Please render the entries below as a Markdown table with the columns "No." and "Line," one row per line, skipping blank lines. Leave the pictures out of the answer.

--- EXCERPTED RECORDS Enclosed Below ---

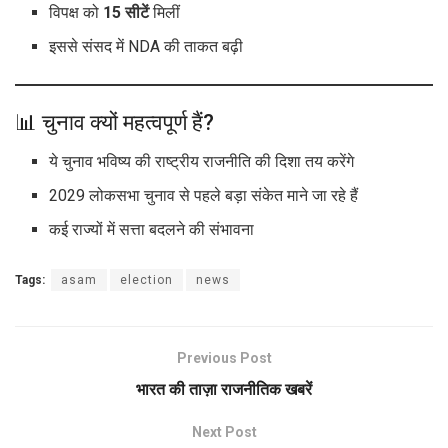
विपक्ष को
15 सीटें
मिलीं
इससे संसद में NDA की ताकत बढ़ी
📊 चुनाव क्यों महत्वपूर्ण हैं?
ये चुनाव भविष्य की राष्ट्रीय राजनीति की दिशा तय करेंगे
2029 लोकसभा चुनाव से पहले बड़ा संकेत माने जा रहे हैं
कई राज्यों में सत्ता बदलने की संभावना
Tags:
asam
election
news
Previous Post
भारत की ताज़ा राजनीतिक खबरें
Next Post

--- End of Enclosed EXCERPTED RECORDS ---

TASK SOLUTION —
| No. | Line |
|---|---|
| 1 | विपक्ष को |
| 2 | 15 सीटें |
| 3 | मिलीं |
| 4 | इससे संसद में NDA की ताकत बढ़ी |
| 5 | 📊 चुनाव क्यों महत्वपूर्ण हैं? |
| 6 | ये चुनाव भविष्य की राष्ट्रीय राजनीति की दिशा तय करेंगे |
| 7 | 2029 लोकसभा चुनाव से पहले बड़ा संकेत माने जा रहे हैं |
| 8 | कई राज्यों में सत्ता बदलने की संभावना |
| 9 | Tags: |
| 10 | asam |
| 11 | election |
| 12 | news |
| 13 | Previous Post |
| 14 | भारत की ताज़ा राजनीतिक खबरें |
| 15 | Next Post |